Angel’s dad left when she was a kid. And her mom recently walked out on her to live with another man, leaving behind a note and $100. So Angel trades in her school uniform for hot pants and stilettos and starts turning tricks. When she’s not hustling johns, she hangs out with a motley-but-loving crowd of street people, including an old (and not very convincing) drag queen, a Kit Carson impersonator, and a street magician named Yo-Yo.
But her dueling lives meet head-on when a serial killer starts murdering ladies of the night. As her friends start dropping like leather mini-skirted flies, she reluctantly joins forces with a grizzled police detective to catch the creep. The killer, played by Jurassic Park III‘s John Diehl, maniacally pumps iron in his skidrow apartment like Max Cady in Cape Fear and caps his workout routine by punching a pinhole in an egg shell and sucking out the yolk while staring at a portrait of his mother. You have to admit, that’s easily as twisted as anythig in Seven.

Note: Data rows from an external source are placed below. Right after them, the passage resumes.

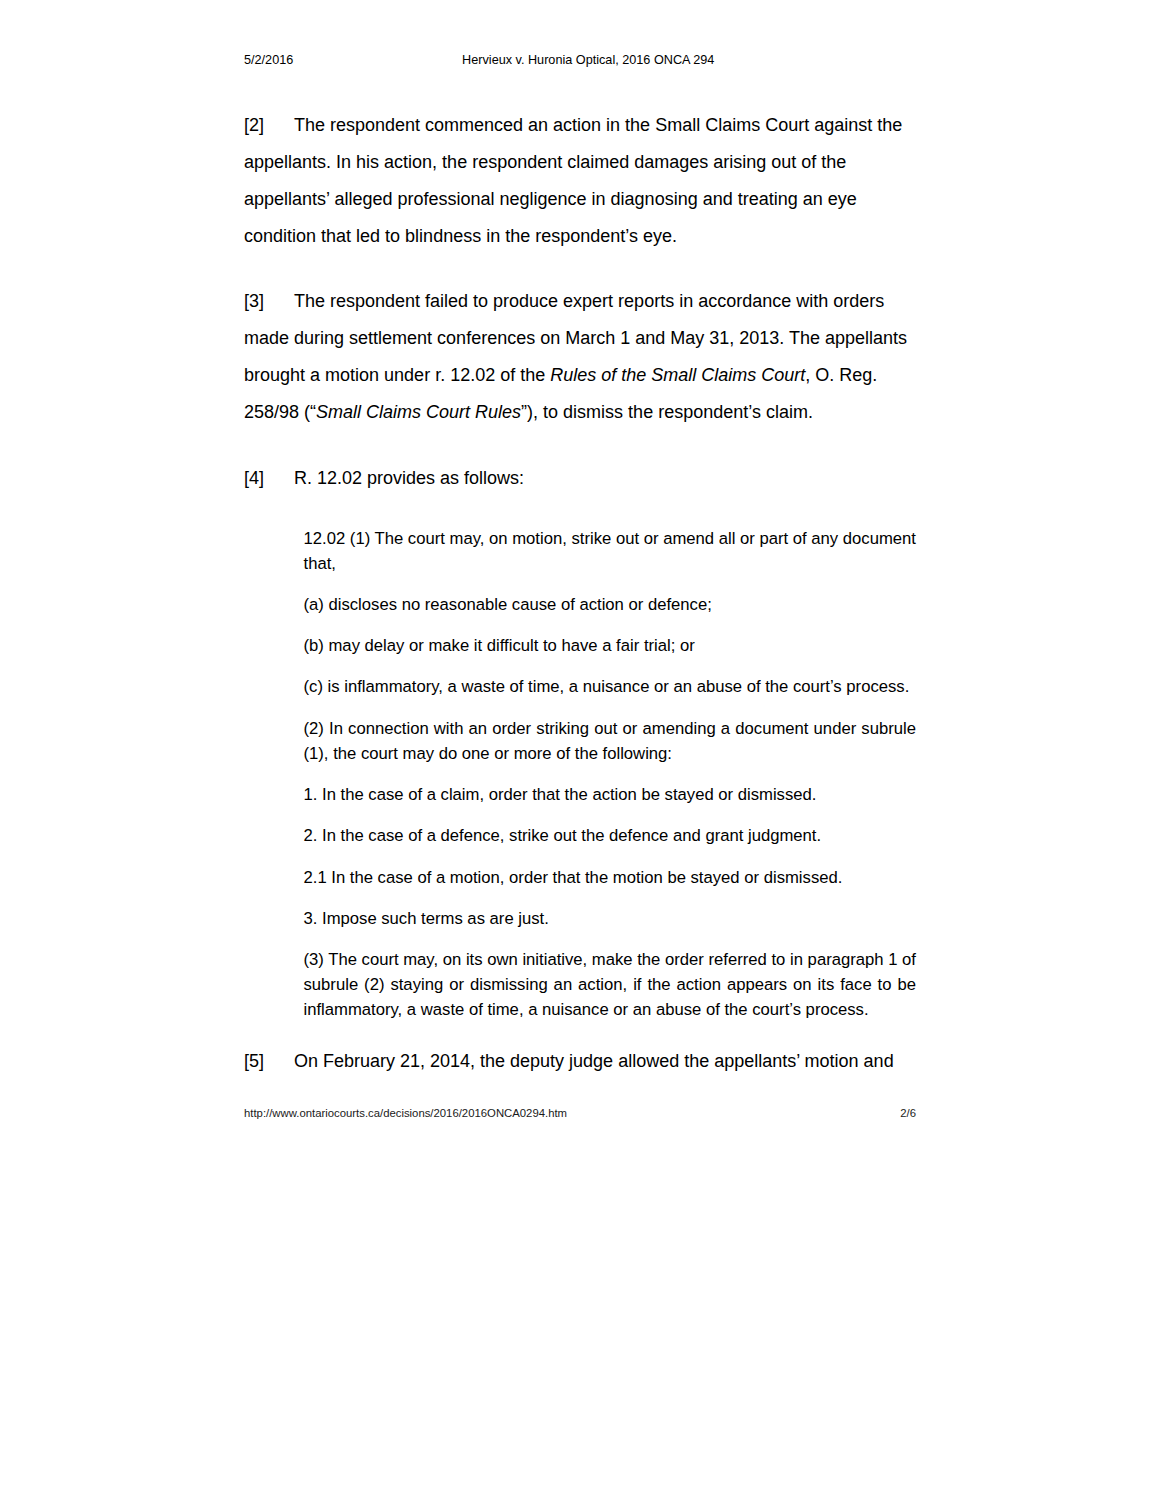5/2/2016 Hervieux v. Huronia Optical, 2016 ONCA 294
[2] The respondent commenced an action in the Small Claims Court against the appellants. In his action, the respondent claimed damages arising out of the appellants’ alleged professional negligence in diagnosing and treating an eye condition that led to blindness in the respondent’s eye.
[3] The respondent failed to produce expert reports in accordance with orders made during settlement conferences on March 1 and May 31, 2013. The appellants brought a motion under r. 12.02 of the Rules of the Small Claims Court, O. Reg. 258/98 (“Small Claims Court Rules”), to dismiss the respondent’s claim.
[4] R. 12.02 provides as follows:
12.02 (1) The court may, on motion, strike out or amend all or part of any document that,
(a) discloses no reasonable cause of action or defence;
(b) may delay or make it difficult to have a fair trial; or
(c) is inflammatory, a waste of time, a nuisance or an abuse of the court’s process.
(2) In connection with an order striking out or amending a document under subrule (1), the court may do one or more of the following:
1. In the case of a claim, order that the action be stayed or dismissed.
2. In the case of a defence, strike out the defence and grant judgment.
2.1 In the case of a motion, order that the motion be stayed or dismissed.
3. Impose such terms as are just.
(3) The court may, on its own initiative, make the order referred to in paragraph 1 of subrule (2) staying or dismissing an action, if the action appears on its face to be inflammatory, a waste of time, a nuisance or an abuse of the court’s process.
[5] On February 21, 2014, the deputy judge allowed the appellants’ motion and
http://www.ontariocourts.ca/decisions/2016/2016ONCA0294.htm 2/6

Anyway, as the detective warns Angel that she needs to stop hooking (”You know what happens to old whores? They don’t go to Lesiure World, baby!”) and Angel and her motley posse pursue the wacko, the tension escalates until Angel gets a gun, goes to church to say a silent candlelit prayer, and heads out to the mean streets to hunt the killer down.
The Angel saga would never reach those dizzying heights again. But there’s still something extremely watchable about the sequels. In Avenging Angel, Wilkes is replaced by Betsy Russell — best known for her topless horse riding in Private School. The story kicks off four years later and Angel is now in college. Then the cop who was so kind to her in the first film is shot and killed by the mafia. Angel wants payback — hence the film’s title — and she heads back to her old hood and goes undercover as a hooker to nail the bad guys. As an actress, Betsy Russell makes Wilkes seem like Maggie Smith. But the film is noteworthy if for no other reason than the line Angel says right before she blows the villain away: ”When you get to hell, tell ’em an angel sent you!”
I wish I could say something as nice about Angel III: The Final Chapter. Well, there is Richard Roundtree as a cop with a heart of gold and Octopussy‘s Maud Adams as an evil madam. The entire plot revolves around a crime syndicate that traffics in white slavery — which you have to admit doesn’t get trotted out nearly enough these days.
This time, Angel, who is now a struggling photojournalist, is played by Silk Stalkings‘ Mitzi Kapture. And guess what? She finds out she has a long-lost sister now in Octopussy’s evil clutches. It’s not nearly as interesting as it sounds. But at least Angel III had the good sense to know its place in the saga. After all, it was called The Final Chapter.
Watching it, you knew there was no chance in hell there’d be an Angel IV: A New Beginning or an Angel V: The Wrath of Yo-Yo. If only some of the part threes coming out this summer had the same respect for the audience.